7 Things You Didn't Know about Syria

1. It's cherry blossom season in Damascus. 

 

Cherry blossoms are now blooming in rural Damascus. The Ghouta oasis surrounding the city is one of the most fertile areas in the Middle East, and has sustained life for more than 10,000 years.

2. A mosque that used to be a church, and before that, a temple

Umayyad mosque

The Umayyad Mosque, located in the old city of Damascus, was rebuilt on the site of a church dedicated to John the Baptist. Legend has it that the building contains his head, and there is a shrine inside the mosque where both Christians and Muslims worship. 
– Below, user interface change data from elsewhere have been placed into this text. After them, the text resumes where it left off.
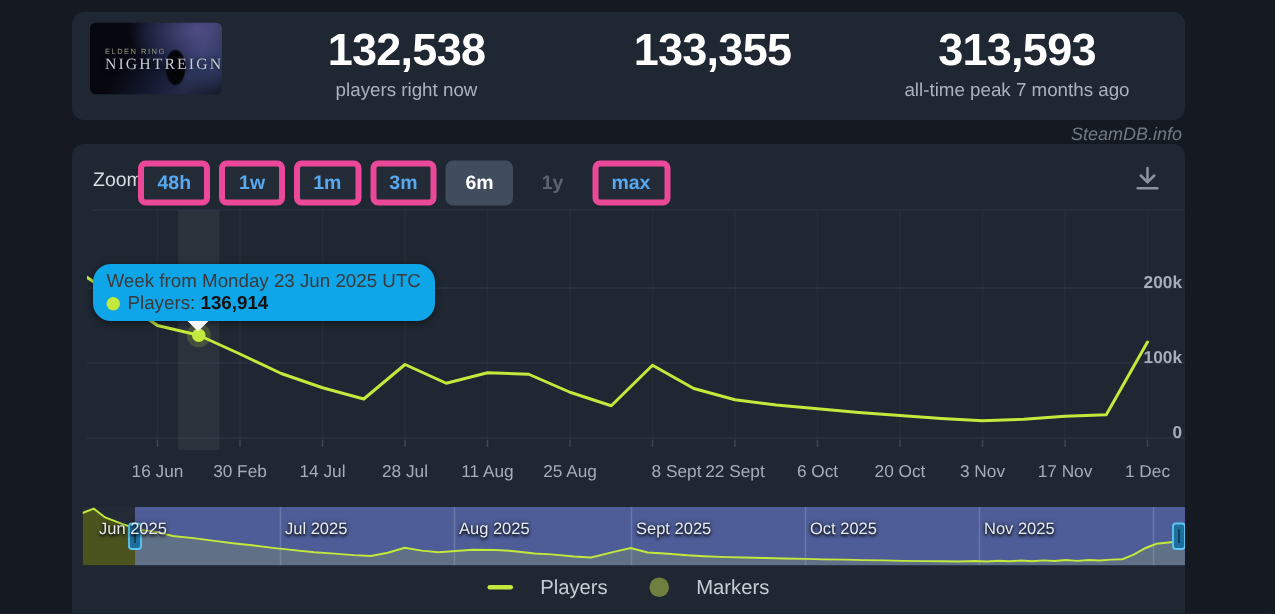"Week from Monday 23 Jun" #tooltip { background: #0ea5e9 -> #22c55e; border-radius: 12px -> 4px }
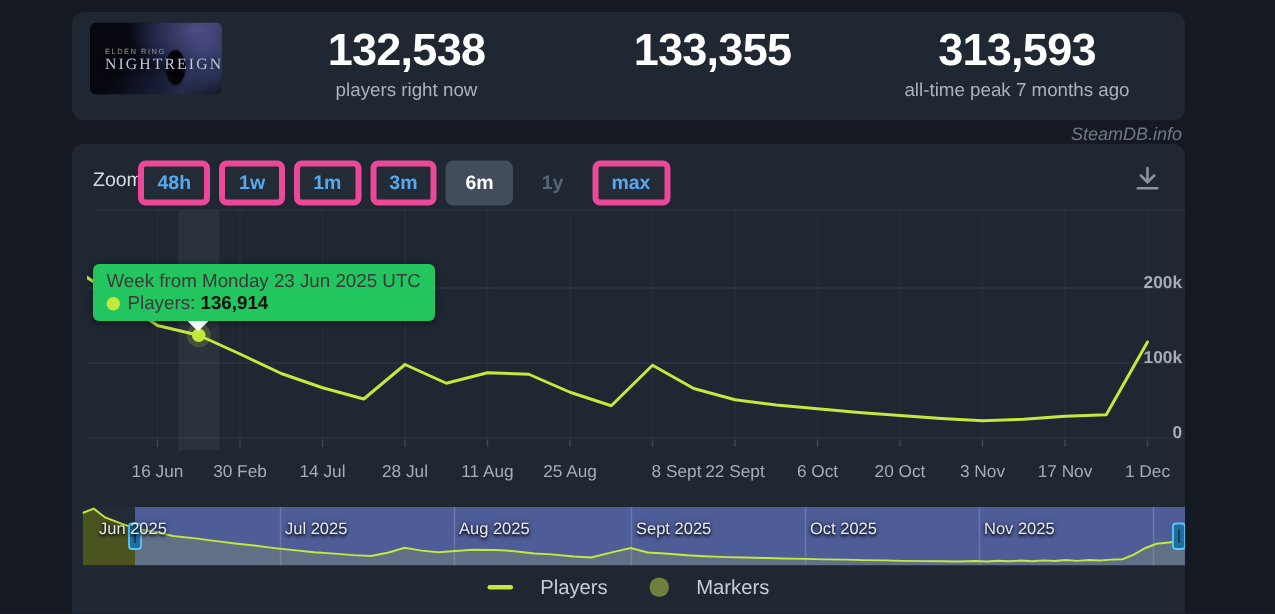"Players" .legend-item { align-items: center -> flex-end; gap: 18px -> 7px }
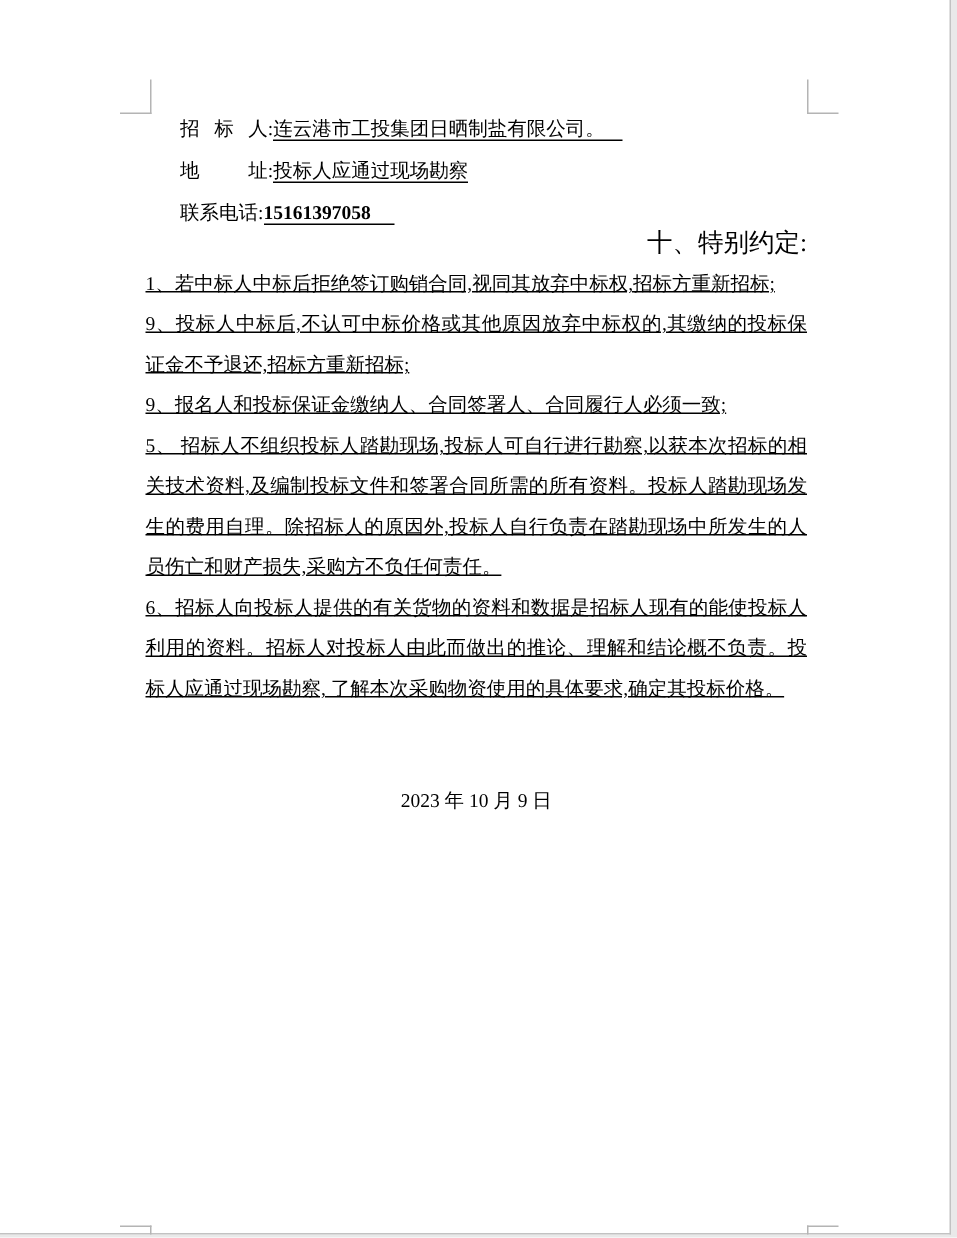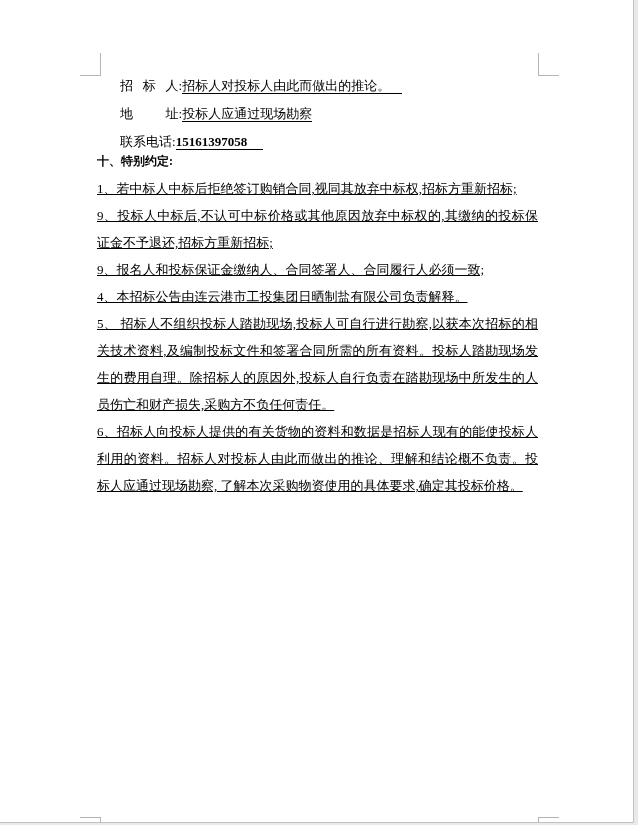"招标人对投标人由此而做出的推论。" span.u { text: 招标人对投标人由此而做出的推论 -> 连云港市工投集团日晒制盐有限公司 }
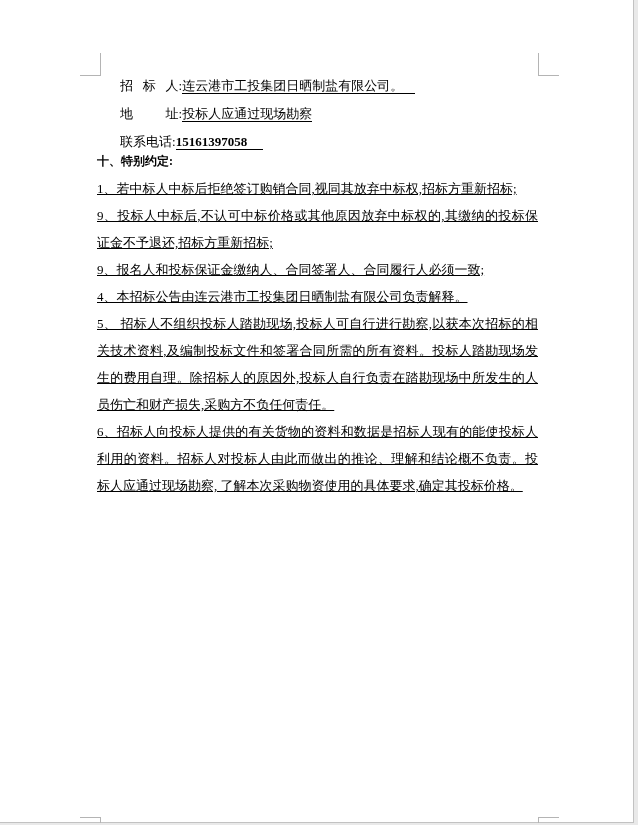"十、特别约定:" .heading { font-size: 12px -> 17px; font-weight: bold -> normal; text-align: none -> right }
Previously the site hosted a Roman temple to Jupiter and the Aramean god Haddad. 

 

3. Syrian food is the best

lemons unsplash.jpeg

What you may think of as Mediterranean or Lebanese food may have its roots in Syria. Think fresh pomegranate juice, stuffed bell peppers, kebab, zucchini in yogurt sauce and other yummy finds. 

4. It snows in Syria

snow on Mt. qasiyun

snow on Mt. qasiyun

 

In the winter, temperatures in Damascus can get below freezing. In the winter there is usually one or two snowstorms per year.  

5. Syria is diverse

Syria is a diverse country. In addition to Muslims of different confessions, including Shia, Alawi and Sunni, there are several different Christian denominations. There are people of Arab descent, descendants of migrants form the Caucasus, Armenians who fled the Ottoman genocide, and a large Kurdish population in the northeast.  

With the Iraq war, an estimated one million Iraqis fled to Syria to escape violence in their neighborhoods.  

6. Syria has the lowest rate of school enrollment worldwide

Damascus school

According to NGO Save the Children, at least half of Syrian's school-age children are not in school. In some conflict-ridden areas, less than 6% of the children are in school. Before the war, an estimated 90% of children attended school. 

7. Over half of Syria's population has had to leave their homes because of violence

Damascus-Chalan

Picture half of your city getting up and leaving. Not because they want to. Because they had to. Over half of Syria's population has had to flee homes for other areas in Syria, neighboring countries such as Lebanon, Jordan and Turkey, or further afield in Europe.